Under pressure from Myrtle and May, Hannaford and Lee convince their dad that he should retire, and eventually Lee and Myrtle force him out of the home he built with his dye-company earnings and push him into renting space at a home for old men, where he’s surrounded by quarrelsome, kvetchy codgers and lives an existence he hates but pretends to love. While all this is going on, Lena has been dating a young man named Joseph Meyers (William Collier, Jr.), who has invented a new dye process that, because the system of manufacturing it requires one less processing step, will be cheaper; also, unlike the Strausses’ existing process, which requires imported ingredients, the Meyers dye can be produced entirely from raw materials available in the U.S. — which appeals to Strauss Vater’s patriotism towards his adopted country but which the Strauss Söhne couldn’t care less about (which makes their attitude seem far more “modern” than their dad’s!). Unfortunately, she has to leave him (temporarily) when dad sends her out to California to look after the fatally ill Uncle Adolph. When she gets back, she realizes that what’s wrong with her father is he has nothing to do, so she hatches a plan to use the money Uncle Adolph willed her as capital to found a rival dye company, the American Dye Company, using her boyfriend’s process and her dad’s business expertise.

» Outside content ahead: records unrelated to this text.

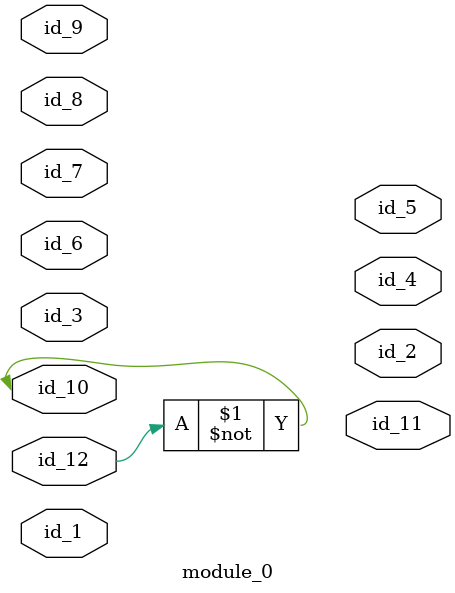
<source format=v>
`define pp_12 0
`define pp_13 0
`define pp_14 0
localparam id_9 = 1;
`define pp_15 0
module module_0 (
    id_1,
    id_2,
    id_3,
    id_4,
    id_5,
    id_6,
    id_7,
    id_8,
    id_9,
    id_10,
    id_11,
    id_12
);
  inout id_12;
  output id_11;
  inout id_10;
  input id_9;
  input id_8;
  input id_7;
  inout id_6;
  output id_5;
  output id_4;
  input id_3;
  output id_2;
  input id_1;
  assign id_4[1] = 1;
  assign id_10   = ~id_12;
endmodule

</source>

American quickly underbids the Strauss company and within a year the Strauss brothers are forced to declare bankruptcy — only they’re bailed out by the mysterious owners of American, whom they have no idea are their father, sister and future brother-in-law.

Shot under the working title The Fifth Commandment (the one about honoring thy father and mother), Forgotten is an understated drama that thanks to Sauber’s script and the unsentimental direction of Richard Thorpe avoids the assault on the tear ducts stories like this usually mount; instead, with its parallels to the story of the prodigal son (actually referenced in the dialogue, even though this father has two prodigal sons and it’s his daughter who is the responsible one) and King Lear, it’s a classy melodrama in which Lee Kohlmar creates a haunting character in spite of his near-comic accent. It’s also an ironic movie in that it’s the father who realizes that the business has to grow, change and adopt new technologies to survive, while the sons are the “conservative” ones who refuse to change their production methods until it’s too late. And thanks to Chesterfield/Invincible’s production and distribution deal with Universal, though they were an independent company they had the run of a major studio, including the major studio’s backlog of sets (which is why Charles and I recognized some of the sets from Universal’s own productions) and even some of Universal’s personnel, including longtime “gowns” designer Vera West (they even made that a selling point for their movie by including in the opening credits, “Filmed at Universal City”!), and most importantly they also had access to state-of-the-art sound recording equipment, so the dialogue is clear and audible instead of muddy and buried under hiss the way it was in a lot of 1930’s indies. Forgotten is one of those minor gems buried in the output of 1930’s Hollywood, a pleasant time-filler and also a genuinely moving drama.